Nacon achieved record revenue of 177.9 million euros for the 2020/21 fiscal year, a 37.5% increase over the previous year that exceeded upwardly revised targets.
The gaming accessories segment nearly doubled its revenue to 103.2 million euros, driven by RIG headset integration, strong demand for licensed PlayStation 4 controllers, and new Xbox Series X|S peripherals.
The company maintained an 18% current operating income rate and plans to revise its 2023 long-term strategic plan upward to reflect accelerated growth and improved margins.
Gaming division revenue remained stable at 69.1 million euros, though back-catalogue sales tripled to 31.0 million euros and digital sales reached 75% of total game revenue in Q4.
Nacon executed an aggressive expansion strategy by acquiring three development studios—Neopica, Passtech Games, and BigAnt Studios—and establishing a direct presence in the United States.
Proactive supply chain management enabled consistent retail delivery of accessories despite global component shortages, contributing to a 68.7% revenue surge in the fourth quarter.
Nacon achieved record financial results for the 2020/21 fiscal year, generating 177.9 million euros in sales.

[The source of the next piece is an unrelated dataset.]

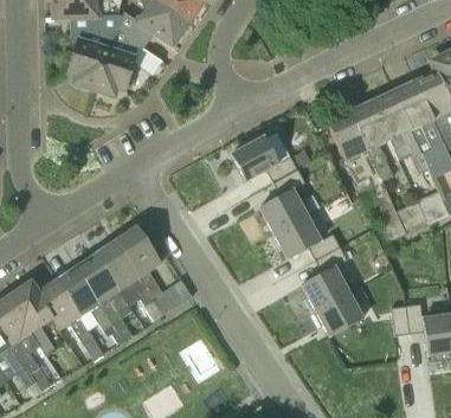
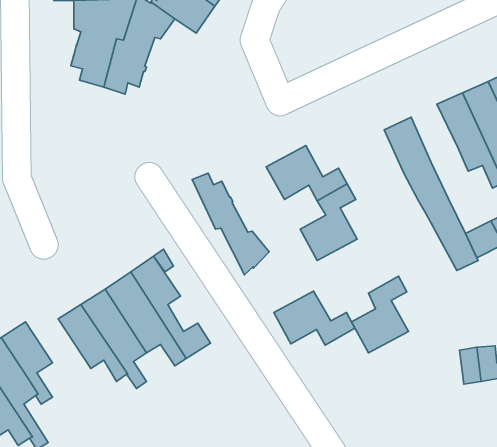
building: [352,102,393,180] -> none
building: none -> [192,173,269,275]
building: [273,214,341,259] -> [274,291,355,345]
building: [38,281,96,347] -> none
building: [316,291,363,335] -> none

This performance represents a 37.5% increase over the previous year and exceeds the company’s upwardly revised targets. Growth was particularly robust in the fourth quarter, which saw a 68.7% surge in revenue driven by the resilience of the gaming accessories market and the steady performance of the software publishing division.
The accessories segment emerged as the primary growth engine, nearly doubling its revenue to 103.2 million euros. This success was attributed to the integration of premium RIG headsets, strong demand for licensed controllers on the established PlayStation 4 base, and the launch of new peripherals for the Xbox Series X|S. Despite global component shortages, proactive supply chain management allowed for consistent delivery to retail channels. In the gaming division, while overall sales remained stable at 69.1 million euros, back-catalogue revenue tripled to 31.0 million euros. Digital sales continued their upward trajectory, accounting for 75% of total game revenue in the final quarter.
Strategically, the period was defined by aggressive expansion following a 2020 IPO. The company acquired three development studios—Neopica, Passtech Games, and BigAnt Studios—and established a direct presence in the United States. With a confirmed current operating income rate of 18%, the company anticipates further momentum as it integrates these new studios and releases a pipeline of titles scheduled through 2024. Consequently, management intends to revise its long-term 2023 strategic plan upwards to reflect this accelerated growth and increased operating margins.